The plan mandates that 30 per cent of the units created must be considered “affordable”, or under current market rent rates, while the remainder will be “low end” market priced. As a further incentive to developers, the city is waiving $2.79 million in fees and taxes via its Open Door Program.
The Purrrfect Listing?
It’s undisputed that the Internet loves cats – a quick Instagram scroll proves kittens have serious social media power. But while there are plenty of reasons to adore our four-legged feline friends (they wear melon hats! They love boxes! They have grumpy faces!), it is, perhaps, possible to love cats a bit too much.
That may be the story behind this Concho, Arizona listing for a two-bed, one-bath, 2,500-square-foot log cabin, located on a sprawling 20-acre lot for a mere US$240,000. Why such a bargain, you ask? Well, in addition to custom wood and river rock finishes, skylights and fireplace, “Catopia” features:
- An extensive network of kitty-access-only walkways
- Great room with built-in stone “Medieval” cat castle
- An explosion of kitten-inspired décor that covers literally every surface of every room
Put it this way – whoever decorated this place had way too much catnip in their system.
As the listing puts it: “If you love cats this is the home for you! If not bring your sandblaster!”
It goes on to add that buying this home guarantees celebrity cat-like fame, as “Catopia has had three million views and likes online!”.
What a great chance to be a hoMEOWner!
Related Read: The Price Difference Home Staging Can Make
New Home Construction Still Strong
Despite slower resale trends in Canada’s biggest real estate markets, new home construction keeps booming, with building kicking off on 219,447 dwellings in August, up from the 217,3339 started in July.
It was the eighth consecutive month that housing starts were above the 200,000-unit mark says CMHC Chief Economist Bob Dugan.
“Demand for new homes remains strong, consistent with consumer confidene which reached its highest level in 10 years,” he says.

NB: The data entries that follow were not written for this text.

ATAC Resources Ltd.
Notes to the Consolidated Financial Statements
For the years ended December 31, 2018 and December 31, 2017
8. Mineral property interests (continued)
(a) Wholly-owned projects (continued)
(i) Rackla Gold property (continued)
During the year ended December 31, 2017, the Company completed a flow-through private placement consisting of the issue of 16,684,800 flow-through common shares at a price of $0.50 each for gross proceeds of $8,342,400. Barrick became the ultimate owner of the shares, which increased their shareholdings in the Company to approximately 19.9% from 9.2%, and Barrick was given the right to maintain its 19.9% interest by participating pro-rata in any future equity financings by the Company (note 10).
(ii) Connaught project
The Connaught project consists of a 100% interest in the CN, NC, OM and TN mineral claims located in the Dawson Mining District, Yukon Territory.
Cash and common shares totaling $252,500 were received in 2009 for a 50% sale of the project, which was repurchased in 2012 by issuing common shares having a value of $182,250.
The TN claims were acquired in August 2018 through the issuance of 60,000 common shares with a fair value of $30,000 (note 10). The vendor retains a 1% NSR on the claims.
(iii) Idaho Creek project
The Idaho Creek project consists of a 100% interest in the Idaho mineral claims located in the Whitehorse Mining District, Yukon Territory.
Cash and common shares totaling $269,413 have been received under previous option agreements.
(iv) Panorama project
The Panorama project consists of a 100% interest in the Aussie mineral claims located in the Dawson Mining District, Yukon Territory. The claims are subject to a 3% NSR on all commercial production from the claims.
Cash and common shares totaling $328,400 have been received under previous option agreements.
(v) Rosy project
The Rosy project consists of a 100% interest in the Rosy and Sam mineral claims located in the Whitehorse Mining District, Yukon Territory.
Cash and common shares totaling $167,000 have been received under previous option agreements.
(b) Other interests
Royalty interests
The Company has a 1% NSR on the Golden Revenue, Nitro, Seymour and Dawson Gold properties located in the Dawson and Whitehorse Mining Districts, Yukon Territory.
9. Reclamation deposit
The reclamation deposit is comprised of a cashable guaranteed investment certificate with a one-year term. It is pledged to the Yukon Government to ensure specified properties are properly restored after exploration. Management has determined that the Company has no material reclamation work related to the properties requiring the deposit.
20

In Toronto, starts were 8 per cent higher month over month, with condo builds leading activity. “While new construction activity of low-rise homes remains strong, last month’s momentum was mainly reached thanks to a strong increase in apartment starts,” reads CMHC’s statement.

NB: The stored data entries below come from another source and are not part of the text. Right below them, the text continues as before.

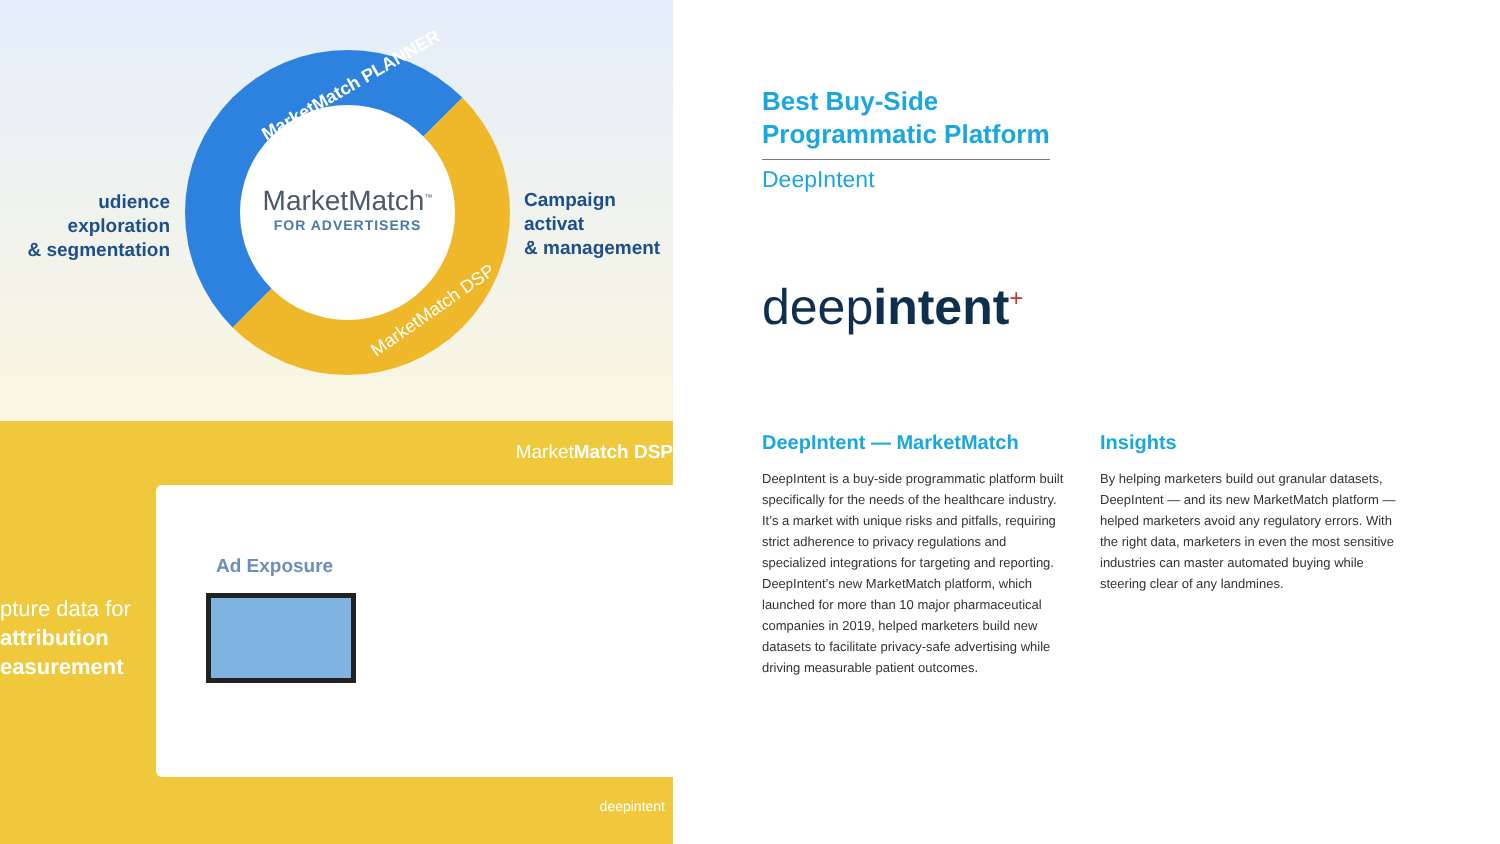udience exploration
& segmentation
MarketMatch<sup>™</sup>
FOR ADVERTISERS
MarketMatch PLANNER
MarketMatch DSP
Campaign activat
& management
MarketMatch DSP
pture data for
attribution
easurement
Ad Exposure
deepintent
Best Buy-Side Programmatic Platform
DeepIntent
deepintent<sup>+</sup>
DeepIntent — MarketMatch
DeepIntent is a buy-side programmatic platform built specifically for the needs of the healthcare industry. It’s a market with unique risks and pitfalls, requiring strict adherence to privacy regulations and specialized integrations for targeting and reporting. DeepIntent’s new MarketMatch platform, which launched for more than 10 major pharmaceutical companies in 2019, helped marketers build new datasets to facilitate privacy-safe advertising while driving measurable patient outcomes.
Insights
By helping marketers build out granular datasets, DeepIntent — and its new MarketMatch platform — helped marketers avoid any regulatory errors. With the right data, marketers in even the most sensitive industries can master automated buying while steering clear of any landmines.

Demand for pre-built units is driving sales, which is in turn prompting developers to initiative new projects, the Crown Corporation says. In fact, this “unprecedented” sales activity will support high rise construction in the city for the near term.
In Vancouver, the pace of new home construction remains well above the historical average, as developers focus on adding density to traditionally single-family suburban neighbourhoods with multi-family dwellings. “Demand for new housing is being supported by employment gains, migration and relatively low mortgage rates,” the CMHC states.
Good News for BC Renters
The new British Columbia NDP government has just released its first budget since taking office in July, and it includes a new commitment to creating affordable housing for renters and the province’s most vulnerable.
The province will invest $208 million over the course of four years to build more than 1,700 affordable rental units. An additional $291 million has also been set aside to create units to house the homeless.
Stated BC Finance Minister Carole James to the legislature: “Putting people first is our government’s priority, and we’re working on a comprehensive strategy to improve housing affordability, close speculation loopholes and reduce tax fraud and money laundering in B.C. real estate.”